You feel stuck, unable to make a decision. You’ve been taught from before you were aware that you are aware that both voices are authorities that should be minded. There is no solution, no way to choose a correct answer. Either choice is wrong because by choosing one, you will have disrespected the other.
This is how overthinking plays out in your mind. However, in this case, the two parental voices are your intellect and intuition. You want to mind the authority of both voices in your head. But they contradict each other, so you can’t choose a correct answer. The tension created by not being able to choose grinds you to a halt.
Overthinking is a form of resistance. There is a choice to be made or insight to be realized, but you don’t want to disrespect your intellect or intuition. The only way to keep from making the wrong move is to resist making a move altogether. Allowing yourself to get pulled further into the drama of your mind is often the next step, which is an attempt to validate stagnation.
Adding more nuance and complication to what you are already overthinking is a way to create a smokescreen. It tries to prove that making a choice is impossible and gives the illusion of relieving you of your duty to choose. Doing this is the opposite of what will relieve you from the tension of overthinking.
Don’t waste energy fighting with yourself about questions you already know the answer to.
Your intellect is an incredible data-processing machine. That’s what makes it easy to confuse it with your inner compass. It’s important to understand that your intellect is there to draw the map. Your heart and intuitive feelings are there to tell you where to go.

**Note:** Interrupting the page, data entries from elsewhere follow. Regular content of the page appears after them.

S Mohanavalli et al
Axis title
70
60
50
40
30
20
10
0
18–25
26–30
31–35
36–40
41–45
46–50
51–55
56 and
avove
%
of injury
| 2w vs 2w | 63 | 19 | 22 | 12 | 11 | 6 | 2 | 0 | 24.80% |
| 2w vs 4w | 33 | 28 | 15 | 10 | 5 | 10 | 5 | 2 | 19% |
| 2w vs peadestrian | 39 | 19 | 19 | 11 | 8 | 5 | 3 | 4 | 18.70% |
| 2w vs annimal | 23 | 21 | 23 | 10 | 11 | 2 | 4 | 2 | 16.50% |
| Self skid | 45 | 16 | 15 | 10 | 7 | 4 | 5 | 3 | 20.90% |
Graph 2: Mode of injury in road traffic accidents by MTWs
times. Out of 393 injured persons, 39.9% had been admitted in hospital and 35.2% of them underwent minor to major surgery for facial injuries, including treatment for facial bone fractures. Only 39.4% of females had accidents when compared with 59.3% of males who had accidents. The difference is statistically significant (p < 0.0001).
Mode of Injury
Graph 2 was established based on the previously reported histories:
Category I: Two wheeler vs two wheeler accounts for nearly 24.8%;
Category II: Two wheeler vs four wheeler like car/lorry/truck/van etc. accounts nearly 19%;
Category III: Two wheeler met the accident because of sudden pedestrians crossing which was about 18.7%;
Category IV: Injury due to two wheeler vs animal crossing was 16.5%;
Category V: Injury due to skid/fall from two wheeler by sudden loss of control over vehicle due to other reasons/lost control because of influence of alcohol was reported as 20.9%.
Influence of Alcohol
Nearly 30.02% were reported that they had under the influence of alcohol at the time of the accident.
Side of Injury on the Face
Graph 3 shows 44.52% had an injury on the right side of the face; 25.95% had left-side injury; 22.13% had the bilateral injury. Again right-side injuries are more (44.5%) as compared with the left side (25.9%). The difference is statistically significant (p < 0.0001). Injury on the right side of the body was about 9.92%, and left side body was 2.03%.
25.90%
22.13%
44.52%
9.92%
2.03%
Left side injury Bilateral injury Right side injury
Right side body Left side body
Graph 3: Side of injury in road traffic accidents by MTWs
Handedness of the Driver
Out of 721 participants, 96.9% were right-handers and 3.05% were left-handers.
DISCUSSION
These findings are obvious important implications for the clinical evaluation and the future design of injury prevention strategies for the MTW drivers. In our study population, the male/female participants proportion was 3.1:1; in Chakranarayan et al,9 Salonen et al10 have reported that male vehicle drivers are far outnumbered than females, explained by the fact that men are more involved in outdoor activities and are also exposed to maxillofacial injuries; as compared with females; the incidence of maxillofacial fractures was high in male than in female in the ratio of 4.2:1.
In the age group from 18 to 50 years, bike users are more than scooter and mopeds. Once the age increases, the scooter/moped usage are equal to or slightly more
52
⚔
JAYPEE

Overthinking makes us get in our own way. It keeps us from growing because it lures us into spending so much energy second-guessing ourselves that we become too tired to move forward.
How To Stop Overthinking
Notice when you’re overthinking. You will feel tight, heavy, and like you have two parents giving you conflicting orders inside your head.

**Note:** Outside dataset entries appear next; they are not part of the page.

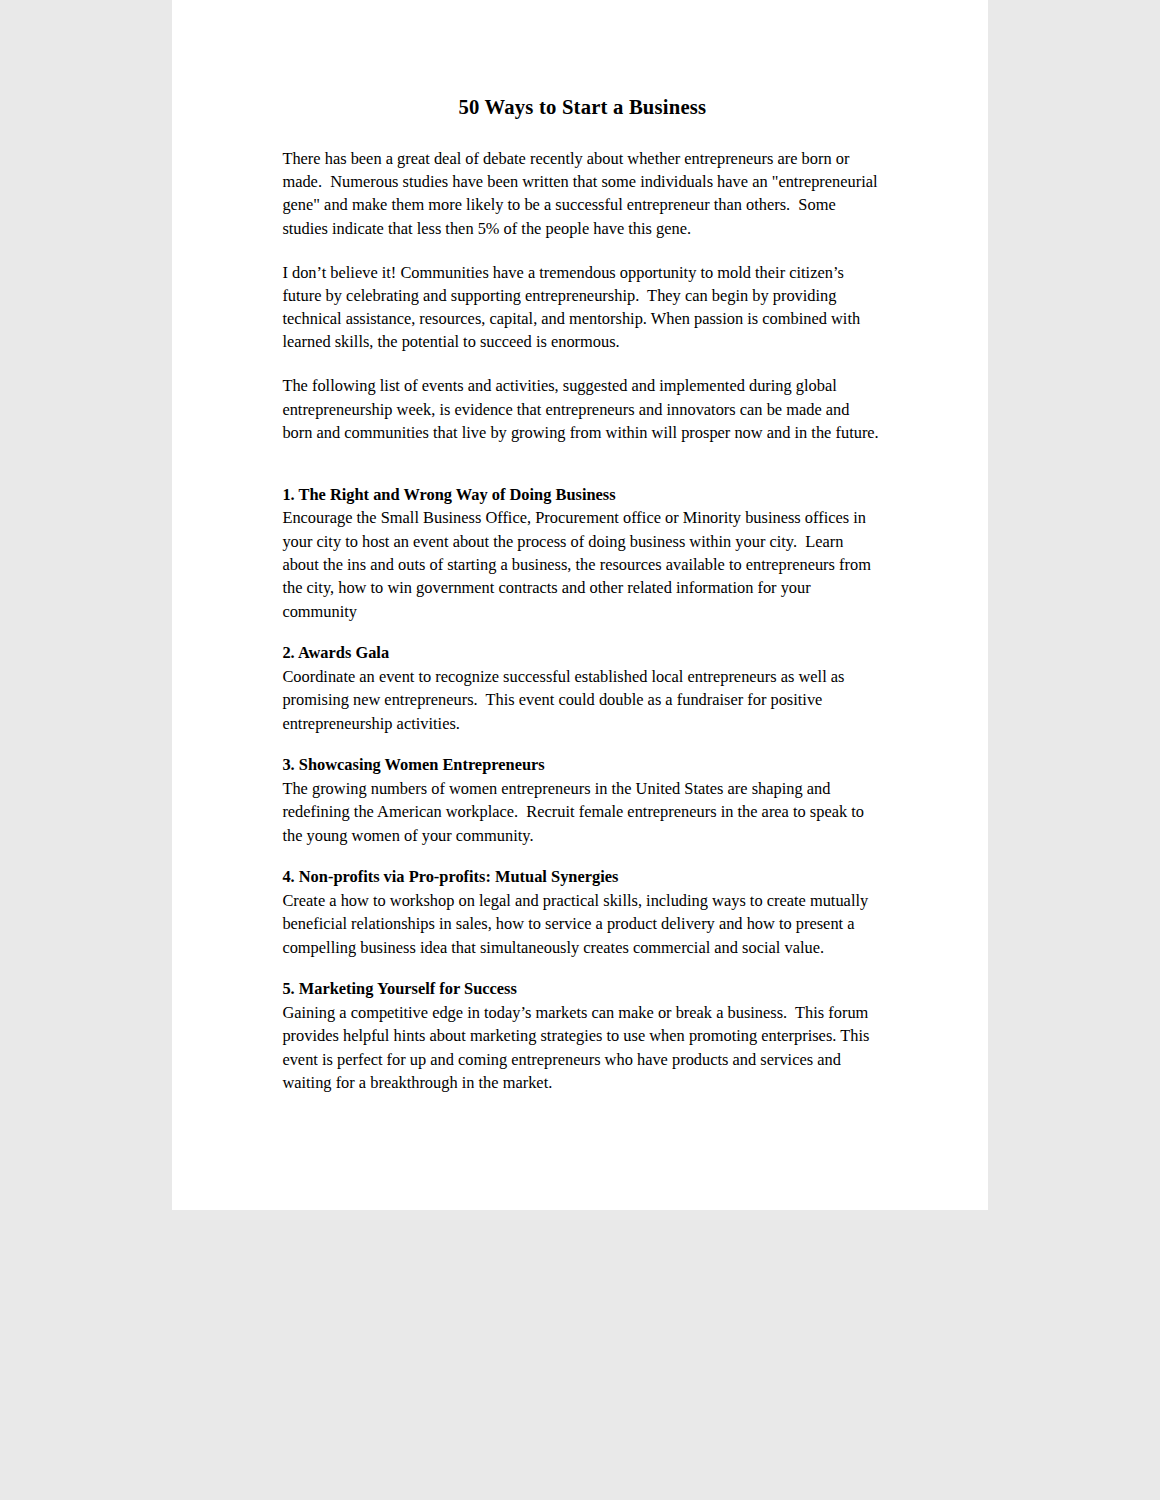50 Ways to Start a Business
There has been a great deal of debate recently about whether entrepreneurs are born or made. Numerous studies have been written that some individuals have an "entrepreneurial gene" and make them more likely to be a successful entrepreneur than others. Some studies indicate that less then 5% of the people have this gene.
I don’t believe it! Communities have a tremendous opportunity to mold their citizen’s future by celebrating and supporting entrepreneurship. They can begin by providing technical assistance, resources, capital, and mentorship. When passion is combined with learned skills, the potential to succeed is enormous.
The following list of events and activities, suggested and implemented during global entrepreneurship week, is evidence that entrepreneurs and innovators can be made and born and communities that live by growing from within will prosper now and in the future.
1. The Right and Wrong Way of Doing Business
Encourage the Small Business Office, Procurement office or Minority business offices in your city to host an event about the process of doing business within your city. Learn about the ins and outs of starting a business, the resources available to entrepreneurs from the city, how to win government contracts and other related information for your community
2. Awards Gala
Coordinate an event to recognize successful established local entrepreneurs as well as promising new entrepreneurs. This event could double as a fundraiser for positive entrepreneurship activities.
3. Showcasing Women Entrepreneurs
The growing numbers of women entrepreneurs in the United States are shaping and redefining the American workplace. Recruit female entrepreneurs in the area to speak to the young women of your community.
4. Non-profits via Pro-profits: Mutual Synergies
Create a how to workshop on legal and practical skills, including ways to create mutually beneficial relationships in sales, how to service a product delivery and how to present a compelling business idea that simultaneously creates commercial and social value.
5. Marketing Yourself for Success
Gaining a competitive edge in today’s markets can make or break a business. This forum provides helpful hints about marketing strategies to use when promoting enterprises. This event is perfect for up and coming entrepreneurs who have products and services and waiting for a breakthrough in the market.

Now, practice underthinking.
Slow down, relax the muscles in your body, and stop trying to figure out an answer. Tune into what’s happening under your intellect.
Refocus your attention on what you’re feeling rather than what you’re thinking.
What emotions or insights are rising from a gut level?
What feels right in your chest?
Can you let go of the direction you’re trying to force yourself in so that you can feel the direction you’re being drawn in?
Create space inside of yourself. Relax your body. Stop trying to pressure yourself for an answer. Doing this will bring your intellect and emotions back into balance.
When you stop trying to come up with an answer, your body is open enough to receive what feels right and put your mind to work in service of your heart.